Mozambique’s economy is expected to contract by 2.4% this year said the Economist Intelligence Unit (EIU) in its latest report on the country. This projection differs from the one issued by the International Monetary Fund (IMF), which projects economic growth of 2.2%.
The IMF document includes forecasts for just two years – 2020 and 2021 – while the EIU covers the period up to 2024, the year in which the Mozambican economy is expected to be growing at a rate of 9.0%.

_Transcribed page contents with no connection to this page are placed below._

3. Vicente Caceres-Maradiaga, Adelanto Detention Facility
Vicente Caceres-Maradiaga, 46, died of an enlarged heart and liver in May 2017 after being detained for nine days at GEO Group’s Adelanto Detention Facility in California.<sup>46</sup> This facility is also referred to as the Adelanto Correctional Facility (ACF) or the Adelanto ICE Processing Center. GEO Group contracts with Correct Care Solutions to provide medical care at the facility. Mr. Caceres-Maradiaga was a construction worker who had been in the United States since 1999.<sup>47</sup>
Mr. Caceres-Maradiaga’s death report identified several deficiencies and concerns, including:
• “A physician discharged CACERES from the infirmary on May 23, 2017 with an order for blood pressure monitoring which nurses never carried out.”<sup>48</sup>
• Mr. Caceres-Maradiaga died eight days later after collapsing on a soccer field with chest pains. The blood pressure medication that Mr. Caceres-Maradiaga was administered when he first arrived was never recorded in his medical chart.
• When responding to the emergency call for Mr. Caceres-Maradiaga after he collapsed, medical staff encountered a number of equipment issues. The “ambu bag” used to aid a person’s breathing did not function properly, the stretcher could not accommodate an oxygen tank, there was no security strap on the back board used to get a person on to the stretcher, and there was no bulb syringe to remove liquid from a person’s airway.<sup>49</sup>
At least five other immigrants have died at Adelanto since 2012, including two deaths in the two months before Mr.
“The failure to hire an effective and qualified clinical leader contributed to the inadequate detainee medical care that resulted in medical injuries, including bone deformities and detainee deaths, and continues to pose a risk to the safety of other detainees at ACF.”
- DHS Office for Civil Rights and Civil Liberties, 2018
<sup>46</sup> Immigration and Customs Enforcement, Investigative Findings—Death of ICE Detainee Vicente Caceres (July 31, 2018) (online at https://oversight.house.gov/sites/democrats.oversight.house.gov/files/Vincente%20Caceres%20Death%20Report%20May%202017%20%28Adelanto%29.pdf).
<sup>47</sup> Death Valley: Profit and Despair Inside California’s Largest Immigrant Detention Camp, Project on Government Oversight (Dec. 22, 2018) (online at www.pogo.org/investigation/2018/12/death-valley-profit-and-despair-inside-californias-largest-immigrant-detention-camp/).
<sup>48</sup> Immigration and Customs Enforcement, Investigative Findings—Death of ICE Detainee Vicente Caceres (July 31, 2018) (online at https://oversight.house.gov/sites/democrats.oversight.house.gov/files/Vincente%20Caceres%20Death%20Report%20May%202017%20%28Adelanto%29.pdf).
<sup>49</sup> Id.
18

This rate of 9.0% is essentially linked to the beginning of the exploration of natural gas reserves in the Rovuma basin, northern Mozambique, but the attacks carried out by radical Muslims as well as the COVID-19 pandemic led ExxonMobil to postpone its final investment decision for projects in the Area 4 block.
For 2021 the IMF forecasts a growth rate of 4.7%, more than double the figure expected by the EIU of 2.0%, followed in subsequent years by rates of 6.5% in 2022 and 7.8% in 2023, in addition to 9.0% in 2024.
The balance of budget implementation projected by EIU analysts is negative in all the years analysed, and is particularly significant in 2020 and 2021, with values of -13.3% and -11.1%, respectively.
The EIU document suggests tax revenue will be hard hit by the COVID-19 pandemic, due to the reduction of exports and lower tax revenue arising from the measures applied to prevent the spread of the new coronavirus, but points out that the situation is likely to improve by 2021, as economic activity resumes.
In addition, increased public spending throughout the year due to the growth of health care costs as well subsidies granted to companies, as part of measures to relieve the consequences of the pandemic must also be considered.
Also, as a result of COVID-19 there will be a drop in foreign reserves, with the EIU analysts anticipating that Mozambique will have only enough reserves to cover 4.4 months of imports of goods and services, excluding major projects.
“The reserves will tend to recover in the period from 2022 to 2024 to 5.4 months of imports due to improvements seen in the balance of current transactions,” it said.
The rate of inflation, for its part, will tend to worsen this year with a rate of 6.8%, after 2.8% in 2019, ranging in the following years between a maximum of 7.8% in 2024 and a minimum of 4.2% in 2021.